Large language models often keep generating long chain-of-thought reasoning even when they already “know” the answer, burning tokens, adding latency, and occasionally wandering into confident nonsense, making it expensive to run. HALT-CoT tackles this with a simple inference-time rule: stop reasoning early once the model’s answer distribution becomes sufficiently sharp, meaning its uncertainty has dropped enough that additional steps are unlikely to improve the result.
Mechanically, after each reasoning step, HALT-CoT computes Shannon entropy over the model’s probabilities for the candidate answers, and halts once the entropy falls below a threshold 𝜃. The intuition is backed by the paper’s entropy dynamics analysis: on most correctly solved examples, uncertainty declines steadily across steps, so a threshold becomes a natural “we’re done here” signal rather than an arbitrary truncation.

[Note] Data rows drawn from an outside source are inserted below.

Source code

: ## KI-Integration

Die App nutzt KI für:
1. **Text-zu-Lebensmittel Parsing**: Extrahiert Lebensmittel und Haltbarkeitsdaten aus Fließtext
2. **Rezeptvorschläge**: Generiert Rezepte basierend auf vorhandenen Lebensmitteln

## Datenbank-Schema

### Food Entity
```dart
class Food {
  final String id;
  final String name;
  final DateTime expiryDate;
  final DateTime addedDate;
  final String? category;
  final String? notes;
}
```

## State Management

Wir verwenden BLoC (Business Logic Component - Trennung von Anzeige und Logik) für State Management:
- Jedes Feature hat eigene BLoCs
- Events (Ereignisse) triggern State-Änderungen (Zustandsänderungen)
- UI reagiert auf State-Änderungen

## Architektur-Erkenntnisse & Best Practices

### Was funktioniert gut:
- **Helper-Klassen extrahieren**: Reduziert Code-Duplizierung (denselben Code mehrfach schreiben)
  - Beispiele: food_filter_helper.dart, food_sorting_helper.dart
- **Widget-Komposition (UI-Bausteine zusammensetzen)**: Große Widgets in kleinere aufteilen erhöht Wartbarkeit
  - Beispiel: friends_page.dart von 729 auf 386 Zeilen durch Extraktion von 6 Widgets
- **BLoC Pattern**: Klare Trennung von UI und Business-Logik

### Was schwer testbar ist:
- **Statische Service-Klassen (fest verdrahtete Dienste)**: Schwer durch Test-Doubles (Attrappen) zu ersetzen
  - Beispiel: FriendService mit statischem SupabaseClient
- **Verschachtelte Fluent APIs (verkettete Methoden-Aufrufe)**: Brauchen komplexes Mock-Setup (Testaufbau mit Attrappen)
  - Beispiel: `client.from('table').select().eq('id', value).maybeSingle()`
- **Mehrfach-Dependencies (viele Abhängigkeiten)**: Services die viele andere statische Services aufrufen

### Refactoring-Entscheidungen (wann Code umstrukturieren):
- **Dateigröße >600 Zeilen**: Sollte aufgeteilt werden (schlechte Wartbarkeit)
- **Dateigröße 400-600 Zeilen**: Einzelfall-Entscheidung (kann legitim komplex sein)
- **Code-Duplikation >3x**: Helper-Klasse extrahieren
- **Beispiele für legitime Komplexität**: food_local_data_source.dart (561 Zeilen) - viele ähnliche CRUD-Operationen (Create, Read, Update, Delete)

Across GSM8K, StrategyQA, and CommonsenseQA, HALT-CoT reports 15–30% fewer tokens while keeping accuracy within roughly ±0.4 percentage points of full chain-of-thought; one representative result is GPT-4 holding at about 92% on GSM8K while saving roughly 25% of decoding tokens. Its biggest practical win is that it’s training-free and model-agnostic no extra heads, no fine-tuning, just streamed token probabilities—making it a plug-and-play speedup for deployments where cost and latency actually matter. This work was accepted as a poster at the 4th MusIML workshop at ICML 2025.